Exercise objective → Reproduce the text of every row below word for word and line for line. Leave the pictures out of your answer.

######

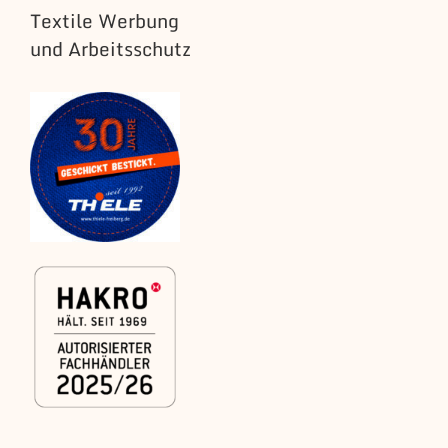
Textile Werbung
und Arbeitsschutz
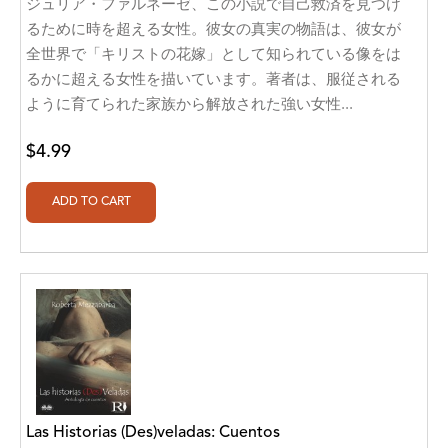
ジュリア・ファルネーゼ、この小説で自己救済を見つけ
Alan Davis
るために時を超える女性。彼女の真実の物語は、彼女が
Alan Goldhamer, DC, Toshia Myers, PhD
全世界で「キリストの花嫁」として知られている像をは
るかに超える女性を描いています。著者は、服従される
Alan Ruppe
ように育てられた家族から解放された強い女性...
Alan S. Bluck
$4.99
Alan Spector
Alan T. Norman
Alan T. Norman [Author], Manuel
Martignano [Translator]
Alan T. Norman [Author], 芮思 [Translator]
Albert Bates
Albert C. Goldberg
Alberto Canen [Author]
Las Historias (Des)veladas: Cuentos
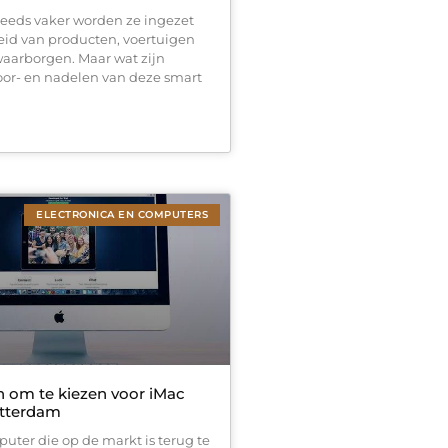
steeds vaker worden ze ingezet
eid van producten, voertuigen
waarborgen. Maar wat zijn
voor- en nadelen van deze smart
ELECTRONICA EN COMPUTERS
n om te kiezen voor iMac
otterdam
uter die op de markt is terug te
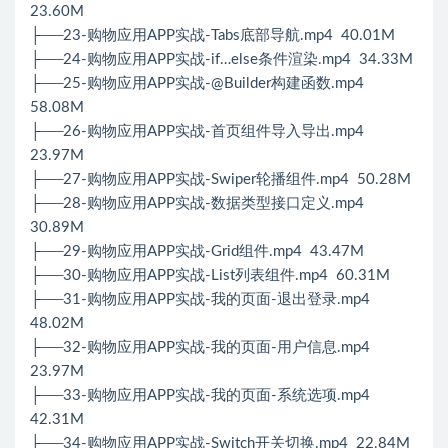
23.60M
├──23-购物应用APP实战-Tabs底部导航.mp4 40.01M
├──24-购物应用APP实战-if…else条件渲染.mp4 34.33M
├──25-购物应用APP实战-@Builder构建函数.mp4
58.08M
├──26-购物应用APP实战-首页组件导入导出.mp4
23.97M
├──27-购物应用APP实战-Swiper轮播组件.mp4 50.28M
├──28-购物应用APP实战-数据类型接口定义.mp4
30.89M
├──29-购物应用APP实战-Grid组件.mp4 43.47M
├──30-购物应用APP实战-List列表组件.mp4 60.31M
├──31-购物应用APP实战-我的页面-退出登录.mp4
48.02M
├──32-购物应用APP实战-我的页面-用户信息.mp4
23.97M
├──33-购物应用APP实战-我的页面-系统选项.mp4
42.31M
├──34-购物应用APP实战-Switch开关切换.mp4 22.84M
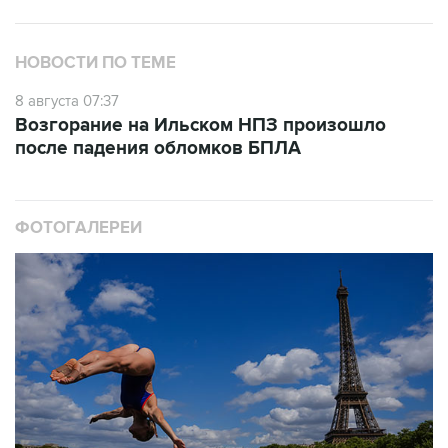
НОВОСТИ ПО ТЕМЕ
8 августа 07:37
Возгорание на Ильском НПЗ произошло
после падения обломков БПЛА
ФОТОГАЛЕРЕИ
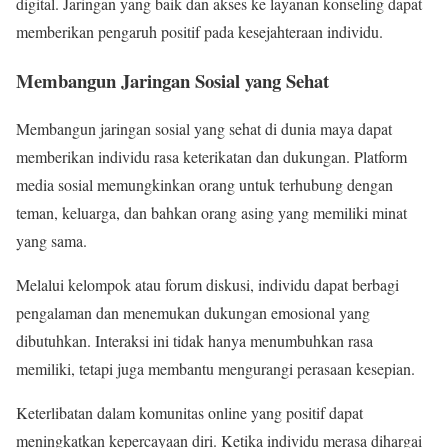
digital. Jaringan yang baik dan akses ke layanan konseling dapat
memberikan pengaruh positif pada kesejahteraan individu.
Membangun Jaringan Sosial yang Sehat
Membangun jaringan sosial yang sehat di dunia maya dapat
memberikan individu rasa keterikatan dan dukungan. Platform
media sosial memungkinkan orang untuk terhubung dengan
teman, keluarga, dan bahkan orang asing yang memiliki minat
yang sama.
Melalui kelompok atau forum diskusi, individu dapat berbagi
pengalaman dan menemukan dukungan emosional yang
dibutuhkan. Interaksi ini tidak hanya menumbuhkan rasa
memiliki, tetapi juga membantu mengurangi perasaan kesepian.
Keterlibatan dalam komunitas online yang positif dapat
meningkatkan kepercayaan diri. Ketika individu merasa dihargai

######

Answer for the task →
Textile Werbung
und Arbeitsschutz
ジュリア・ファルネーゼ、この小説で自己救済を見つけ
Alan Davis
るために時を超える女性。彼女の真実の物語は、彼女が
Alan Goldhamer, DC, Toshia Myers, PhD
全世界で「キリストの花嫁」として知られている像をは
るかに超える女性を描いています。著者は、服従される
Alan Ruppe
ように育てられた家族から解放された強い女性...
Alan S. Bluck
$4.99
Alan Spector
Alan T. Norman
Alan T. Norman [Author], Manuel
Martignano [Translator]
Alan T. Norman [Author], 芮思 [Translator]
Albert Bates
Albert C. Goldberg
Alberto Canen [Author]
Las Historias (Des)veladas: Cuentos
steeds vaker worden ze ingezet
eid van producten, voertuigen
waarborgen. Maar wat zijn
voor- en nadelen van deze smart
ELECTRONICA EN COMPUTERS
n om te kiezen voor iMac
otterdam
uter die op de markt is terug te
23.60M
├──23-购物应用APP实战-Tabs底部导航.mp4 40.01M
├──24-购物应用APP实战-if…else条件渲染.mp4 34.33M
├──25-购物应用APP实战-@Builder构建函数.mp4
58.08M
├──26-购物应用APP实战-首页组件导入导出.mp4
23.97M
├──27-购物应用APP实战-Swiper轮播组件.mp4 50.28M
├──28-购物应用APP实战-数据类型接口定义.mp4
30.89M
├──29-购物应用APP实战-Grid组件.mp4 43.47M
├──30-购物应用APP实战-List列表组件.mp4 60.31M
├──31-购物应用APP实战-我的页面-退出登录.mp4
48.02M
├──32-购物应用APP实战-我的页面-用户信息.mp4
23.97M
├──33-购物应用APP实战-我的页面-系统选项.mp4
42.31M
├──34-购物应用APP实战-Switch开关切换.mp4 22.84M
НОВОСТИ ПО ТЕМЕ
8 августа 07:37
Возгорание на Ильском НПЗ произошло
после падения обломков БПЛА
ФОТОГАЛЕРЕИ
digital. Jaringan yang baik dan akses ke layanan konseling dapat
memberikan pengaruh positif pada kesejahteraan individu.
Membangun Jaringan Sosial yang Sehat
Membangun jaringan sosial yang sehat di dunia maya dapat
memberikan individu rasa keterikatan dan dukungan. Platform
media sosial memungkinkan orang untuk terhubung dengan
teman, keluarga, dan bahkan orang asing yang memiliki minat
yang sama.
Melalui kelompok atau forum diskusi, individu dapat berbagi
pengalaman dan menemukan dukungan emosional yang
dibutuhkan. Interaksi ini tidak hanya menumbuhkan rasa
memiliki, tetapi juga membantu mengurangi perasaan kesepian.
Keterlibatan dalam komunitas online yang positif dapat
meningkatkan kepercayaan diri. Ketika individu merasa dihargai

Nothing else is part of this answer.